Trejo has been a constant Quadruple-A call up for Colorado for the last three years, but he made it onto the Opening Day roster this season after putting on a nice showcase during spring training. However, while Trejo has a track record of being fantastic Triple-A guy, he's never been able to make things stick in the majors. Before eventually being DFA'ed by the Rockies on June 29 and declaring free agency, he was hitting .143 with a .325 OPS through 28 games.

The Dodgers immediately put him to work down in Triple-A; he made his OKC debut just a day after the contract became official and went 2-for-3 with two walks and an RBI in a pretty great first introduction to the club.
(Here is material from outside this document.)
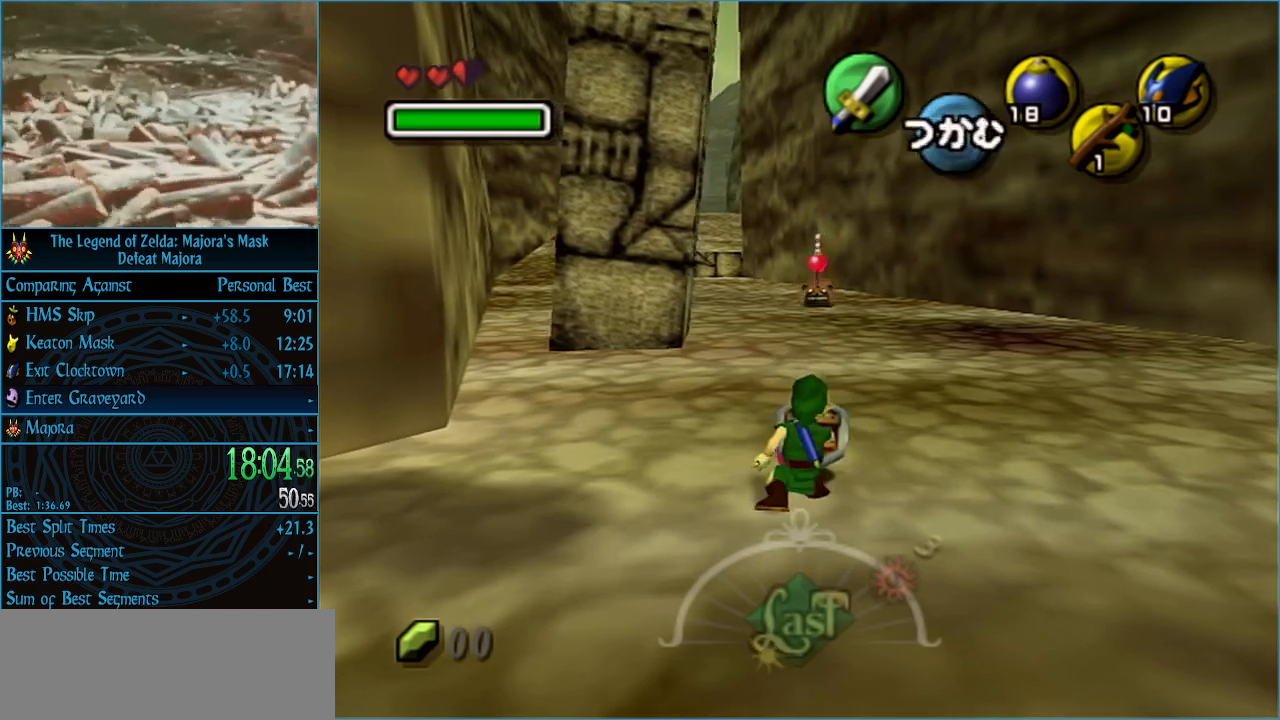
{"buttons": ["R1"], "left_stick": "center", "events": [[67, "B", "up"], [133, "A", "down"], [200, "A", "up"]]}
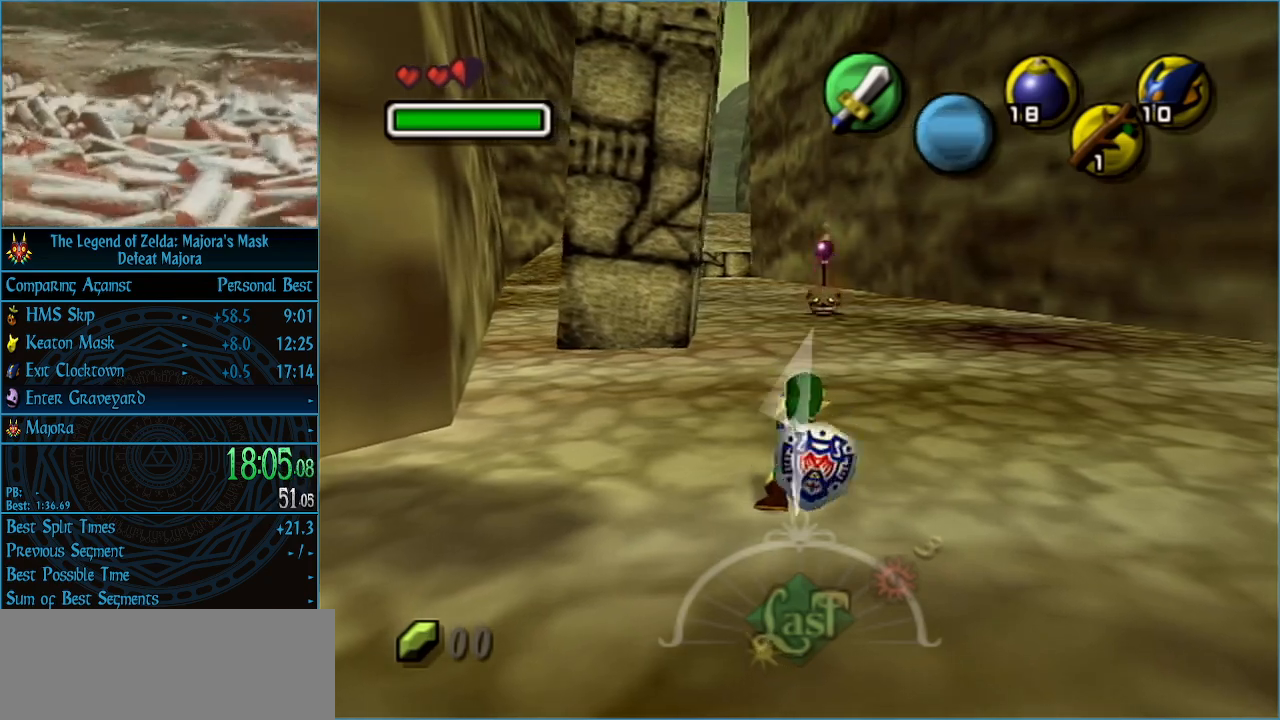
{"buttons": ["L1", "R1"], "left_stick": "center", "events": [[233, "L1", "down"], [233, "R1", "up"], [467, "R1", "down"]]}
Dodgers sign DFA'ed Rockies infielder Alan Trejo to a minor-league contract

Again, Trejo has always been a fantastic hitter in the minors. Over 12 games last year with the Albuquerque Isotopes, he hit .370 with a 1.028 OPS, and even with a larger sample size the year before (67 games), he hit .296 with a .882 OPS. But he's never been able to translate that to the bigs. So while Trejo's line leaving his first game with OKC (.667/.800/1.333) does leave a lot of room to be excited about what he could do with the Dodgers' far superior minor-league system and player development track, there's no telling if they'll also be able to get him over that bridge.

Still, it's pretty clear why the Dodgers went after Trejo. Second base has been a pretty desperate place since Gavin Lux moved there at the beginning of the season. His defense has been fine, but his bat has gone completely cold. With Miguel Rojas now primarily at short in Mookie Betts' absence, second is backed up by Kiké Hernández, who also hasn't been hitting this season.

It seems (or, rather, we can hope) that Lux will be given away at the trade deadline to any team that will take him, but if Betts' progress in recovery is stalled or the Dodgers decide to move him back to the outfield instead of second, they'll need to look for internal replacements, which is where Trejo could come in. If that happens, he'll get himself within closer proximity to a World Series ring than he's ever been before. Congratulations Alan Trejo, you are a Los Angeles Dodger.